Menurut saya, tentu saja sang pemilik harta. Siapa dia? Dia adalah yang memiliki seluruh yang ada di bumi, langit dan di antaranya. Dia adalah Allah SWT. Yang Maha Pencipta, Maha Kuasa, Maha Kaya. Dialah yang paling berhak murka. Dia akan berfirman yang tidak akan terdengar oleh indera kita :
”Hai Fulan! Kamu telah berbuat dholim. Kamu telah mengambil harta yang Ku titipkan pada si “A” dengan cara yang tidak terpuji. Maka tunggulah pembalasan dariKu. Sesungguhnya pembalasanku sangat cepat datangnya”.
“Wahai hamba, segala sesuatu adalah kepunyaanKu, bagiKu dan untukKu. Jangan sekali kali engkau merebut apa apa yang menjadi kepunyaanKu”
“Kembalikan segala sesuatu kepadaKu, niscaya akan Kubuahkan pengembalianmu dengan tanganKu, dan Kutambahkan padanya dengan kepemurahanKu. Serahkan segala sesuatu kepadaKu, niscaya Kuselamatkan engkau dari segala sesuatu”.

Maka dari itu saya ingatkan kepada sahabat saya yang tengah tertimpa musibah tadi untuk bersabar, dan mengembalikan segala urusan kepada yang paling berhak memutuskan. Agar dia bertawakal dan lebih menghayati dengan sebenar benarnya kalimat : “Innalillahi wa innailaihi rojiun”. Sesungguhnya segala sesuatu itu berasal dari Allah dan akan kembali kepadaNya juga.
Dengan senantiasa menghayati kalimat di atas, niscaya kita tidak akan terbawa dan hanyut oleh perasaan marah, emosi dan lain sebagainya. Dalam keadaan apapun, ketika kita merasa didholim-i oleh seseorang, tarik kembali kesadaran akan hal tersebut diatas, bahwa Allah lah yang lebih berhak untuk murka, bukan kita. Karena Dia Maha Adil, Maha Bijaksana, Maha Penyantun. Dia tidak akan suka melihat orang berbuat dholim diatas dunia ini.
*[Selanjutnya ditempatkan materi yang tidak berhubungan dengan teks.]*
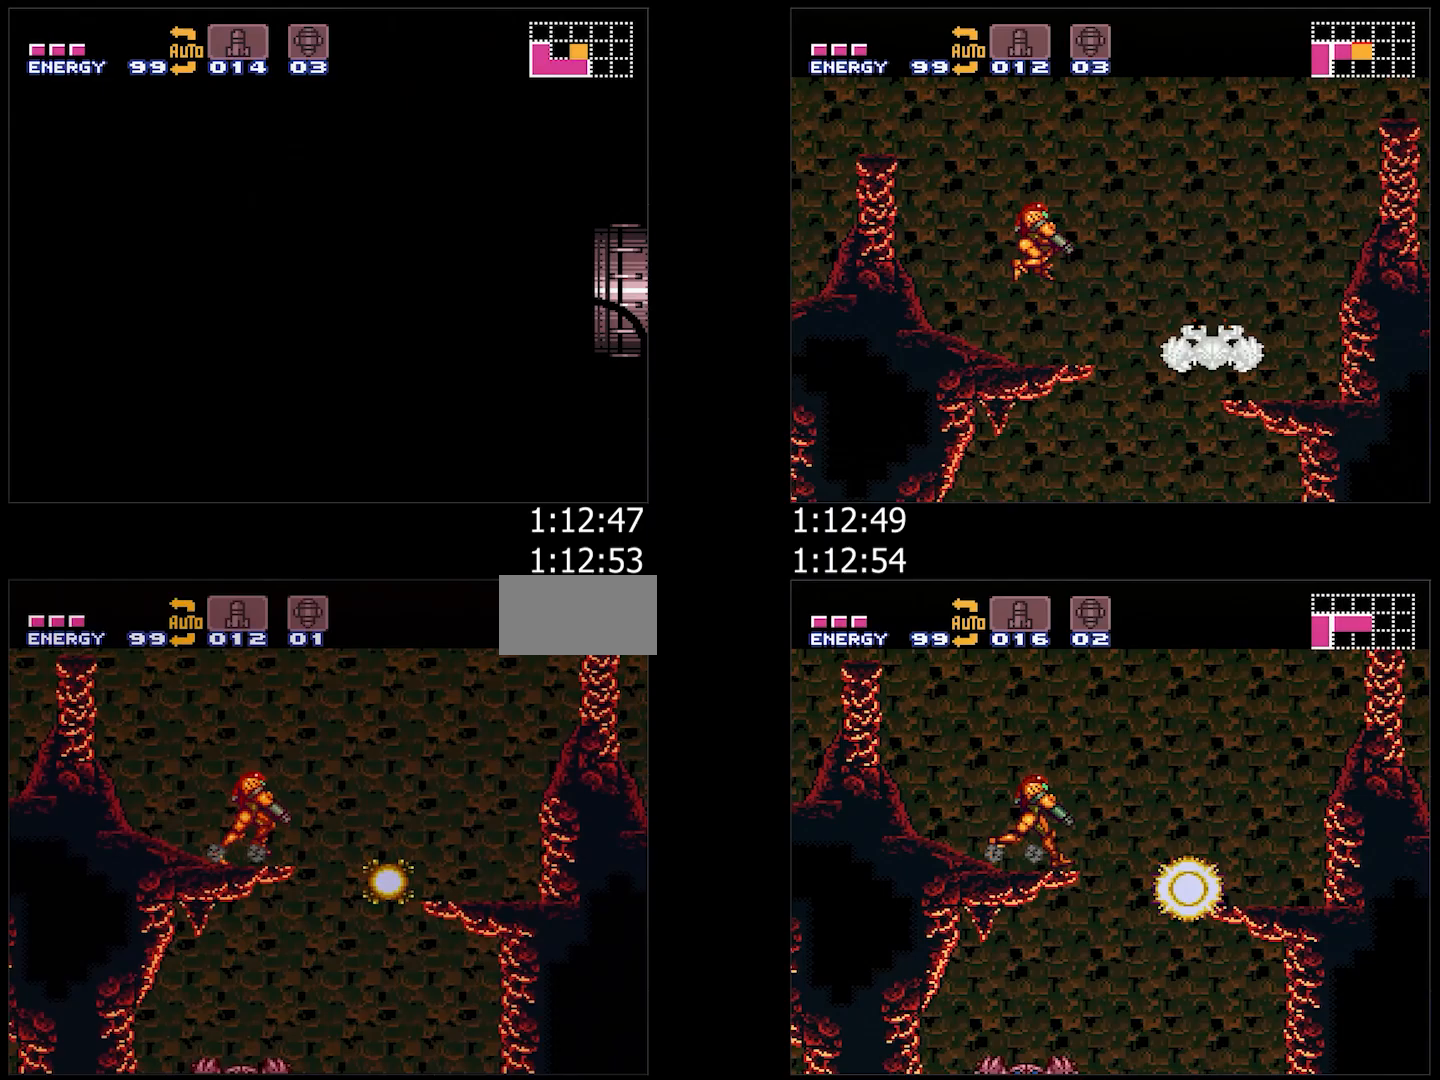
{"buttons": ["A", "DPAD_DOWN", "DPAD_RIGHT"], "events": [[17, "L1", "up"], [50, "X", "down"], [150, "DPAD_RIGHT", "up"], [150, "X", "up"], [217, "DPAD_LEFT", "down"], [400, "DPAD_LEFT", "up"], [433, "DPAD_DOWN", "down"], [450, "DPAD_RIGHT", "down"]]}
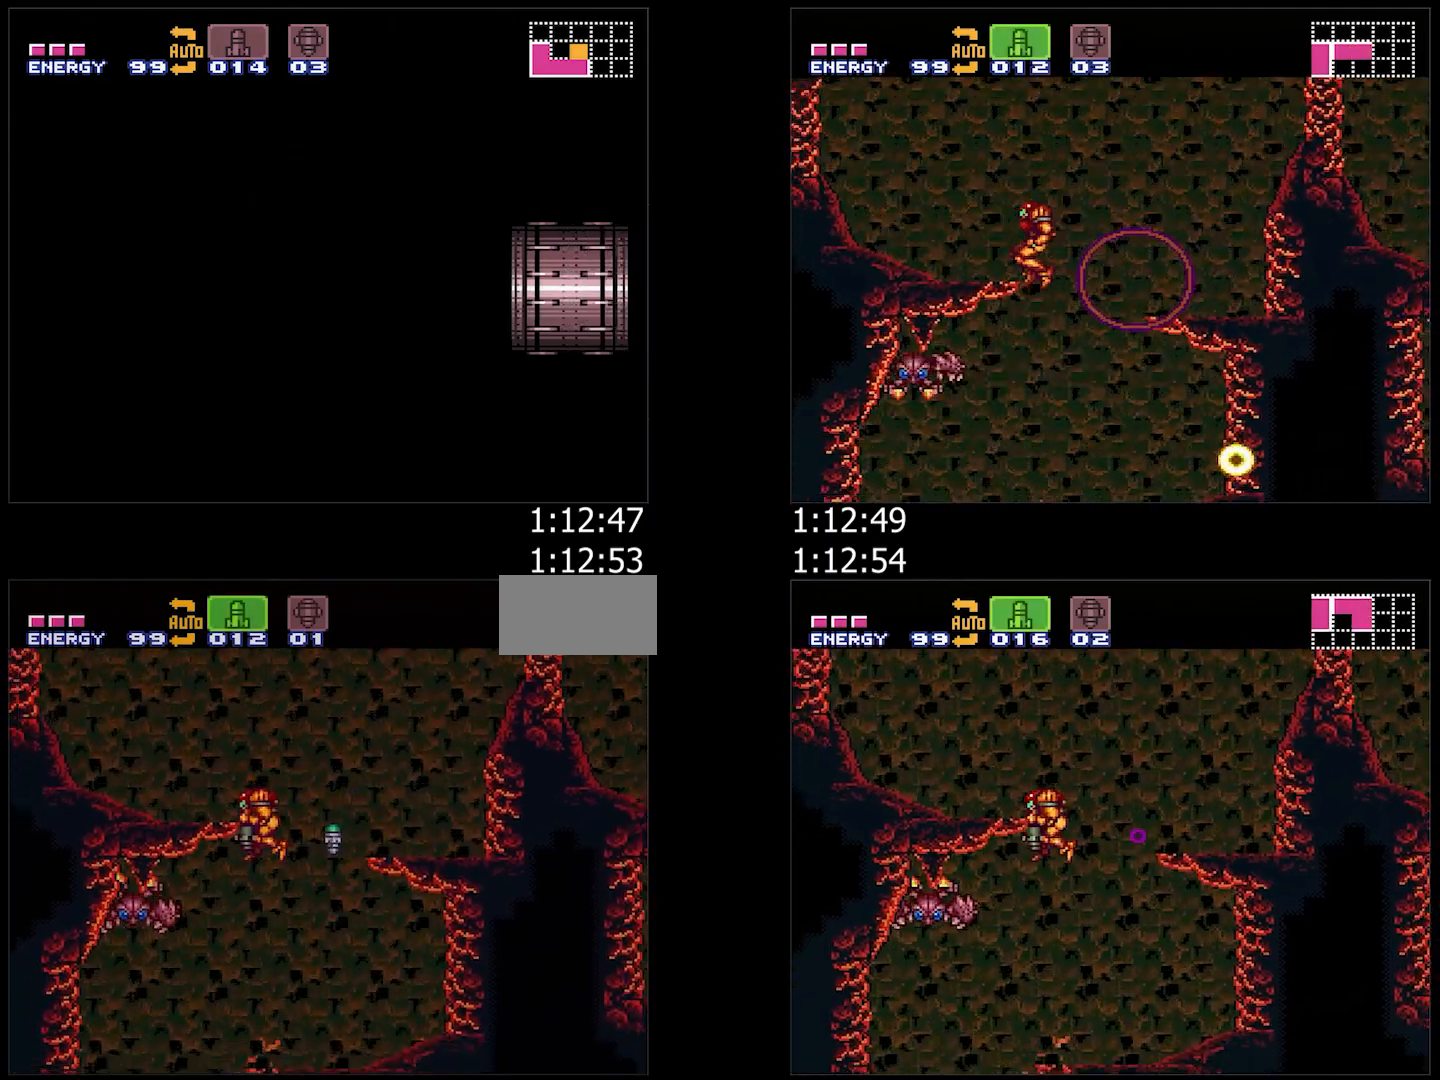
{"buttons": ["A", "X", "DPAD_RIGHT"], "events": [[183, "Y", "down"], [267, "Y", "up"], [333, "Y", "down"], [417, "Y", "up"], [450, "DPAD_DOWN", "up"], [483, "X", "down"]]}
Ada satu pertanyaan, apakah kita (anda dan saya) pernah berbuat salah atau dholim? baik kepada orang lain ataupun kepada diri kita sendiri? Tentu saja pernah bukan? Dan apakah kita dihukumNya atas perbuatan kita? Tentu jawabannya relatif dan bervariasi. Tapi yang pasti, yakinlah, bahwa Allah masih bersabar atas segala ulah kita. Karena Dia Maha Penyabar, Maha Rahmat. Bahkan kepada orang orang yang tidak mengakuiNya sekalipun (kafir), Dia tetap sabar dan menyantuninya.
Ebit G Ade pun dalam salah satu lagunya berkata :
................................................
sedang Tuhan di atas sana tak pernah menghukum
dengan sinar mataNya yang lebih tajam dari matahari.

Maka, mari kita berusaha menimbulkan rasa malu dalam diri kita, bila suatu saat kita hendak melemparkan rasa amarah kepada sesama kita. Karena, Dia telah begitu bersabar terhadap segala perbuatan perbuatan kita yang kurang senonoh selama ini. Padahal Dia sangat mampu dan berhak untuk menimpakan amarahNya kepada kita.